In 1968, I smelled the stink bombs that anti-war protesters tossed into the lobby of Humphrey’s convention headquarters. He forlornly watched from the window of his hotel suite as the Chicago police cracked down on the demonstrators with tear gas and clubs. Humphrey’s challenger from the left, Senator Eugene McCarthy, who had castigated Humphrey for the Johnson administration’s handling of Vietnam, didn’t get the nomination that year. But McCarthy failed to reconcile with his fellow Minnesotan and led his supporters back into the fold only after it was too late. Richard Nixon exploited the divisions in the party and the country and was elected by the thinnest of margins in November. His election led to an extension of the war Humphrey would have ended; during the next four years another 21,000 American soldiers were killed.

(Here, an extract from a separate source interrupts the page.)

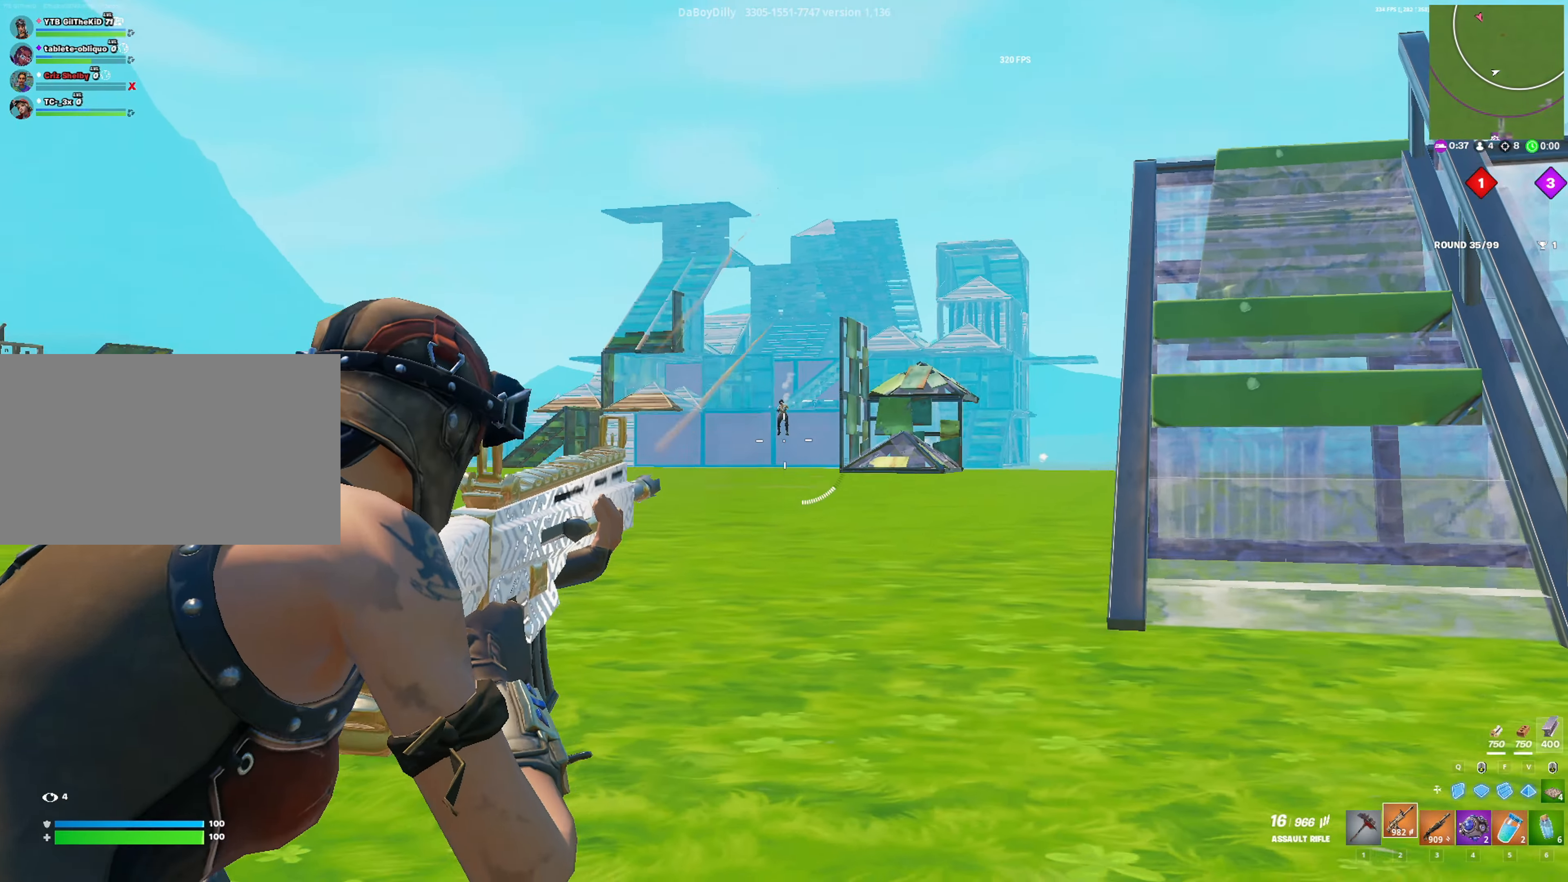
{"keys": ["a", "w"], "mouse": ["left"], "mouse_move": "still", "events": [[50, "4", "down"], [50, "mouse_right", "up"], [100, "mouse_left", "up"], [100, "space", "down"], [150, "4", "up"], [200, "space", "up"], [466, "mouse_left", "down"]]}
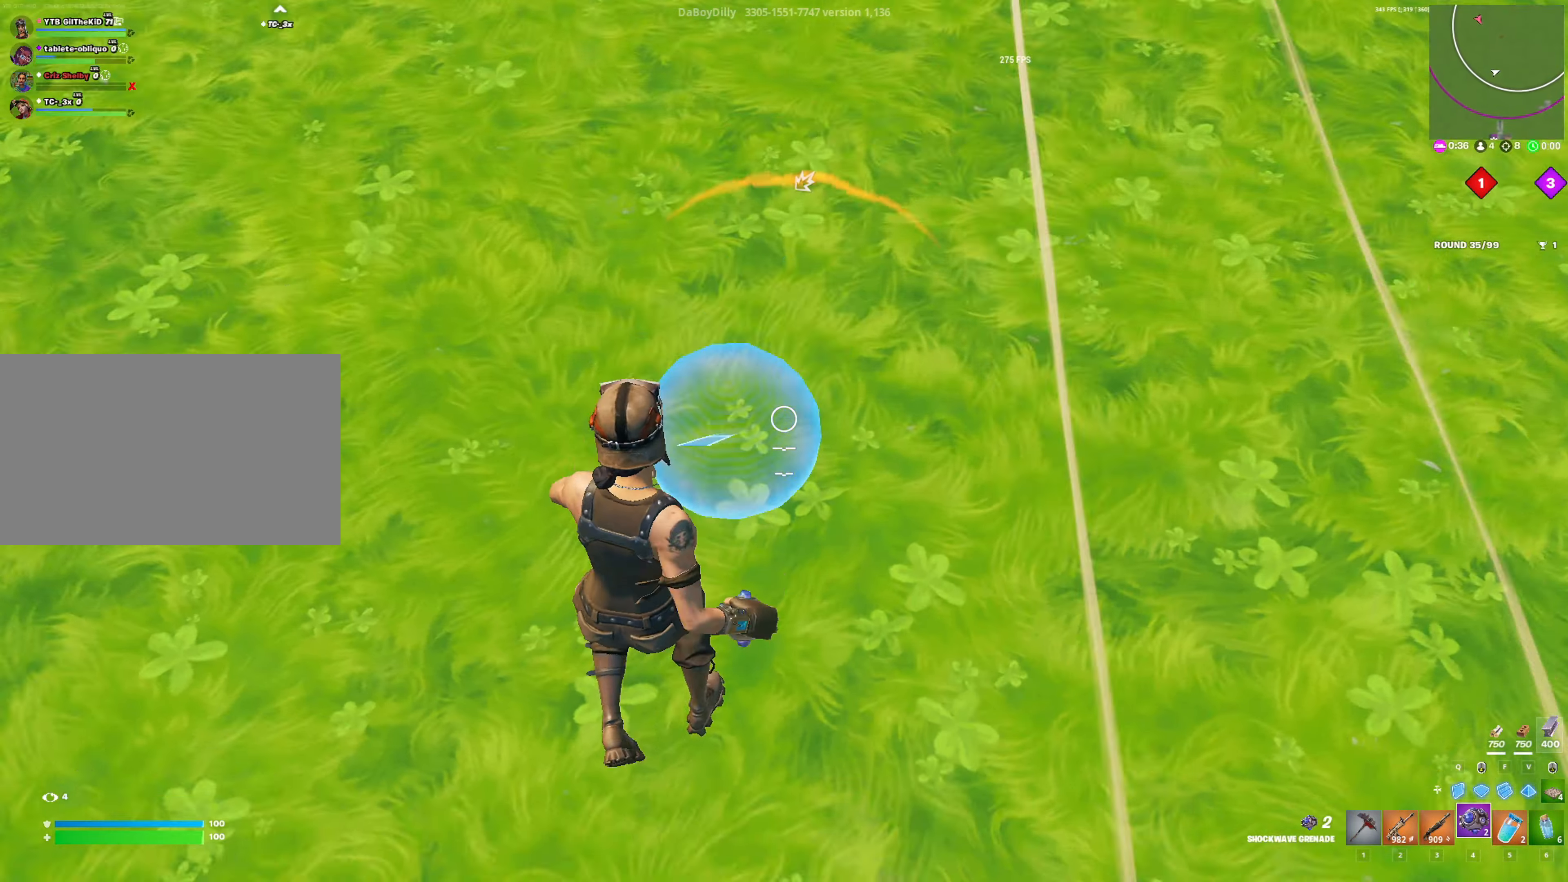
{"keys": ["shift", "space", "w"], "mouse": [], "mouse_move": "up", "events": [[16, "a", "up"], [66, "mouse_left", "up"], [300, "shift", "down"], [483, "space", "down"]]}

In 1980, the Democratic chasm opened again. I had been Jimmy Carter’s policy director during his 1976 campaign and went on to serve as his domestic policy adviser in the White House. A former Georgia governor running as a moderate in the Democratic primaries, Carter nevertheless had decidedly progressive accomplishments as president. I worked under Carter’s leadership to develop all the major ethics legislation still in place, requiring disclosure of assets and potential conflicts of interest for senior officials coming into office, restricting gifts while in office and curbing lobbying when leaving, and creating the office of special counsel to investigate wrongdoing by high officials, among many other measures. Carter encouraged affirmative action and directed more government contracts to minority companies. He increased the minimum wage by the largest amount in a decade, doubled the number of public jobs and expanded youth employment programs. He reformed and greatly expanded funding for food stamps and education with a new Department of Education, saved New York City and Chrysler from bankruptcy, and appointed more women and minorities to senior positions and judgeships than all his predecessors combined.
Carter showed what moderates can accomplish. But, throughout his four years in office, Carter never got full credit for this record.